RatInABox: A toolkit for modelling locomotion and neuronal activity in continuous environments

Abstract

AbstractGenerating synthetic locomotory and electrophysiological data is a useful yet cumbersome step commonly required to study theoretical models of the brain’s role in spatial navigation. This process can be time consuming and, without a common framework, makes it difficult to reproduce or compare studies which each generate test data in different ways. In response we present RatInABox, an open-source Python toolkit designed to model realistic rodent locomotion and generate synthetic electrophysiological data from spatially modulated cell types. This software provides users with (i) the ability to construct one- or two-dimensional environments with configurable barriers and rewards, (ii) a realistic motion model for random foraging fitted to experimental data, (iii) rapid online calculation of neural data for many of the known self-location or velocity selective cell types in the hippocampal formation (including place cells, grid cells, boundary vector cells, head direction cells) and (iv) a framework for constructing custom cell types as well as multi-layer network models.
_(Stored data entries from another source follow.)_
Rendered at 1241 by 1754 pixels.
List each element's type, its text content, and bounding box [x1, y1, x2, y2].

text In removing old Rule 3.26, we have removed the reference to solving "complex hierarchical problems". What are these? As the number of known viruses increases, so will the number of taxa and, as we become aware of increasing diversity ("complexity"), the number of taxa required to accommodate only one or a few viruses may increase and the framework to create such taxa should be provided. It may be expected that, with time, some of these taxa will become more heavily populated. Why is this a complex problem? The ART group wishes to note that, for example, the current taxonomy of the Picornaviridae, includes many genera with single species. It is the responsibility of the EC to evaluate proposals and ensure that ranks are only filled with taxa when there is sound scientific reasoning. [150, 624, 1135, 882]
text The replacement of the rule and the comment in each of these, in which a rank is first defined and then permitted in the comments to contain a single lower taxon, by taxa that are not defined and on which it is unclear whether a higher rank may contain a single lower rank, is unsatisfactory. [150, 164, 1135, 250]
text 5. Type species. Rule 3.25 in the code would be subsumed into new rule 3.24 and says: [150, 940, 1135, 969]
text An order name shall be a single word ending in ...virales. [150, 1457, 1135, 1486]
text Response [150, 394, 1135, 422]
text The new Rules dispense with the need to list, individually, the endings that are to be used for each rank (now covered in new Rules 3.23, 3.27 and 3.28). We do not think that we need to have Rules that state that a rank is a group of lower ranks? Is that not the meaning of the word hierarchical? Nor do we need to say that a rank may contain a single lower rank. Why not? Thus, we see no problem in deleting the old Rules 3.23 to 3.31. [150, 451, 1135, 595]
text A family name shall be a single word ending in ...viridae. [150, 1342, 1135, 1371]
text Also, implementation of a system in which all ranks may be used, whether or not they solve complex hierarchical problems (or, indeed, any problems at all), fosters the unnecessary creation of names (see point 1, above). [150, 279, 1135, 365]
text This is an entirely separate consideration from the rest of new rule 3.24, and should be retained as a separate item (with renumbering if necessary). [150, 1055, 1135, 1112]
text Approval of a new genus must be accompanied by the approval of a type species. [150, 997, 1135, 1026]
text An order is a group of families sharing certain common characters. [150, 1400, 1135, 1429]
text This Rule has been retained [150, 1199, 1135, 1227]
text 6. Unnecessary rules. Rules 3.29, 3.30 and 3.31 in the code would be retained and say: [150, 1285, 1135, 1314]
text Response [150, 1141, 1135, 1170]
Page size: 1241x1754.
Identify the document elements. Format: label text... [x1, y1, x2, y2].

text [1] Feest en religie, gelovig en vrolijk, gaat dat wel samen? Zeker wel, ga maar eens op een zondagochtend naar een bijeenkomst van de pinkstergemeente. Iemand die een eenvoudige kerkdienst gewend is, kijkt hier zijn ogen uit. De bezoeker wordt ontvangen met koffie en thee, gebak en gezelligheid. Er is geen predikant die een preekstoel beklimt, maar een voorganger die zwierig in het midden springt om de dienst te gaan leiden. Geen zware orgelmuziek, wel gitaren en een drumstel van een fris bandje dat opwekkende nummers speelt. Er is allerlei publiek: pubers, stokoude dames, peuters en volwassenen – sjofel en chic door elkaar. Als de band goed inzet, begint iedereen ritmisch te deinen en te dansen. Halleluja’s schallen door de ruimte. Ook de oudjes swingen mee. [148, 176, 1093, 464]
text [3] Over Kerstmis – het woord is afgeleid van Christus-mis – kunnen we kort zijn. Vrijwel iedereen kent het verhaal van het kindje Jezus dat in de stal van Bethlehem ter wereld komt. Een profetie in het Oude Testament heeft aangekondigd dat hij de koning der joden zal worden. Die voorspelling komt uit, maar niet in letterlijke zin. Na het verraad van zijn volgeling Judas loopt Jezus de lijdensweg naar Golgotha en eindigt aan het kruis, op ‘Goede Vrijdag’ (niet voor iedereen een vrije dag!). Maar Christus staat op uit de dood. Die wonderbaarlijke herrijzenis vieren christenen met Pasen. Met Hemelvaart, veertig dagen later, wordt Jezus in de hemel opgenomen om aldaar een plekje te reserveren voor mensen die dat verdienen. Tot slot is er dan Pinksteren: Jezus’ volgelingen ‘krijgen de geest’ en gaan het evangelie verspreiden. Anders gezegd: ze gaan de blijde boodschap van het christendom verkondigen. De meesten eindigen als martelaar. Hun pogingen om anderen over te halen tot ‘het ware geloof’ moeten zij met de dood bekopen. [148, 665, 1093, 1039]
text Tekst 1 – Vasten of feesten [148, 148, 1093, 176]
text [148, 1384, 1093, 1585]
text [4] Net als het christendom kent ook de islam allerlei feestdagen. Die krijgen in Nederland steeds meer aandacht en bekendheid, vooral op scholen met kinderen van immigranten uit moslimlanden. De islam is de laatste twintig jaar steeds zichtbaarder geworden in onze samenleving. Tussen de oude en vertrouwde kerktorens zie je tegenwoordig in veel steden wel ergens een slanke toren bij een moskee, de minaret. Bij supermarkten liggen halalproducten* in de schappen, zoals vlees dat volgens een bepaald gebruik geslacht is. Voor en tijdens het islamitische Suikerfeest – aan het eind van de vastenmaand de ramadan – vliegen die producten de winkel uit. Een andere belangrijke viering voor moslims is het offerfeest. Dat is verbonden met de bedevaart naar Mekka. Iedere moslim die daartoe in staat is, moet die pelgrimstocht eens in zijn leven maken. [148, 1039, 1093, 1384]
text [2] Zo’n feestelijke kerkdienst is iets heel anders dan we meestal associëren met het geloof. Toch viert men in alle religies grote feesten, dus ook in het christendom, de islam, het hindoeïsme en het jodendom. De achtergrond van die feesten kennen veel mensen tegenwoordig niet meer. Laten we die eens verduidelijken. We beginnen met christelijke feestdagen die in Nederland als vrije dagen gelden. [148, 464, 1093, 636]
Cell activity and the motion model are spatially and temporally continuous and topographically sensitive to boundary conditions and walls. We demonstrate that out-of-the-box parameter settings replicate many aspects of rodent foraging behaviour such as velocity statistics and the tendency of rodents to over-explore walls. Numerous tutorial scripts are provided, including examples where RatInABox is used for decoding position from neural data or to solve a navigational reinforcement learning task. We hope this tool significantly streamlines the process of theory-driven research into the brain’s role in navigation.